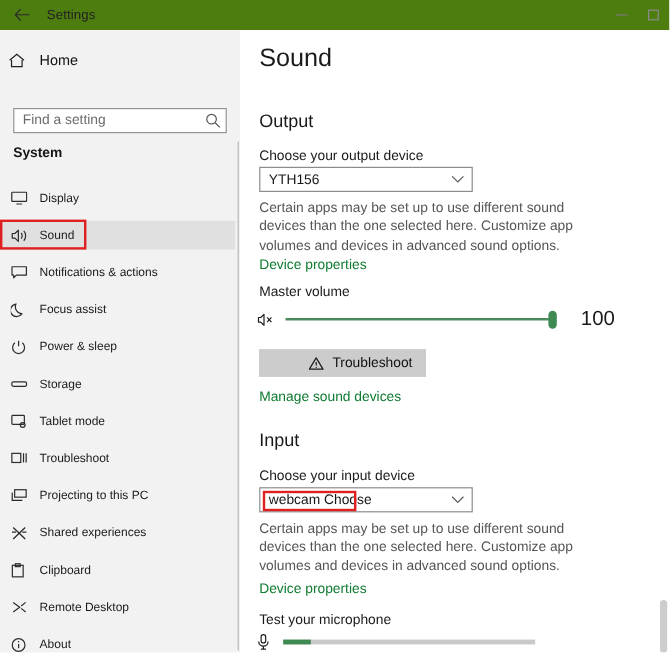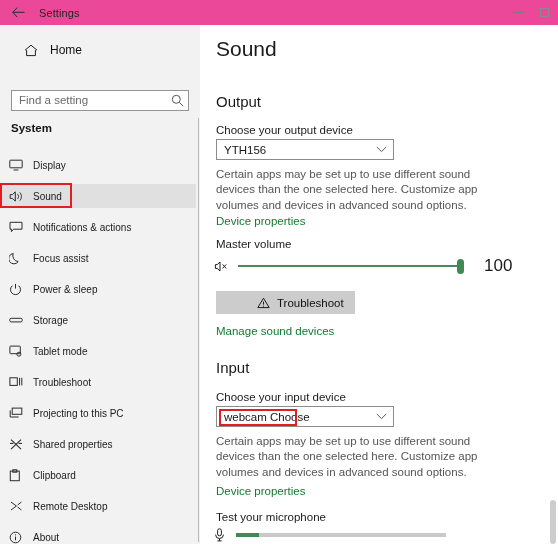--- a/index.html
+++ b/index.html
@@ -22,21 +22,21 @@
     overflow: hidden;
     background: #ffffff;
   }
 
   
   .titlebar {
     position: absolute;
     top: 0; left: 0;
     width: 558px;
     height: 25px;
-    background: #ec4899;
+    background: #4d7c0f;
     display: flex;
     align-items: center;
   }
   .tb-back {
     width: 36px;
     height: 25px;
     display: flex;
     align-items: center;
     justify-content: center;
     color: #2b2b2b;
@@ -86,21 +86,21 @@
     background: #f2f2f2;
     overflow: hidden;
   }
   .nav-home {
     position: absolute;
     top: 11px; left: 0;
     width: 200px;
     height: 28px;
     display: flex;
     align-items: center;
-    padding-left: 24px;
+    padding-left: 7px;
     box-sizing: border-box;
   }
   .nav-home .ico {
     width: 22px;
     display: flex;
     align-items: center;
     justify-content: flex-start;
     color: #1f1f1f;
   }
   .nav-home .lbl {
@@ -509,21 +509,21 @@
 
       <div class="navitem">
         <span class="ico">
           <svg width="14" height="13" viewBox="0 0 14 13" aria-hidden="true">
             <path d="M2 1.6 L12 11.2" stroke="currentColor" stroke-width="1.1"></path>
             <path d="M12 1.6 L2 11.2" stroke="currentColor" stroke-width="1.1"></path>
             <path d="M1 5.4 H4.4" stroke="currentColor" stroke-width="1.1"></path>
             <path d="M9.6 5.4 H13" stroke="currentColor" stroke-width="1.1"></path>
           </svg>
         </span>
-        <span class="lbl">Shared properties</span>
+        <span class="lbl">Shared experiences</span>
       </div>
 
       <div class="navitem">
         <span class="ico">
           <svg width="12" height="13" viewBox="0 0 12 13" aria-hidden="true">
             <rect x="1.3" y="2.1" width="9" height="9.6" fill="none" stroke="currentColor" stroke-width="1"></rect>
             <rect x="3.8" y="0.8" width="4" height="2.4" fill="none" stroke="currentColor" stroke-width="1"></rect>
           </svg>
         </span>
         <span class="lbl">Clipboard</span>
**********
_EXERCISE BRIEF_:
What lines of the listing above hold "fill"? Copy all of them.

_THE COMPLETED TASK_:
             <rect x="1.3" y="2.1" width="9" height="9.6" fill="none" stroke="currentColor" stroke-width="1"></rect>
             <rect x="3.8" y="0.8" width="4" height="2.4" fill="none" stroke="currentColor" stroke-width="1"></rect>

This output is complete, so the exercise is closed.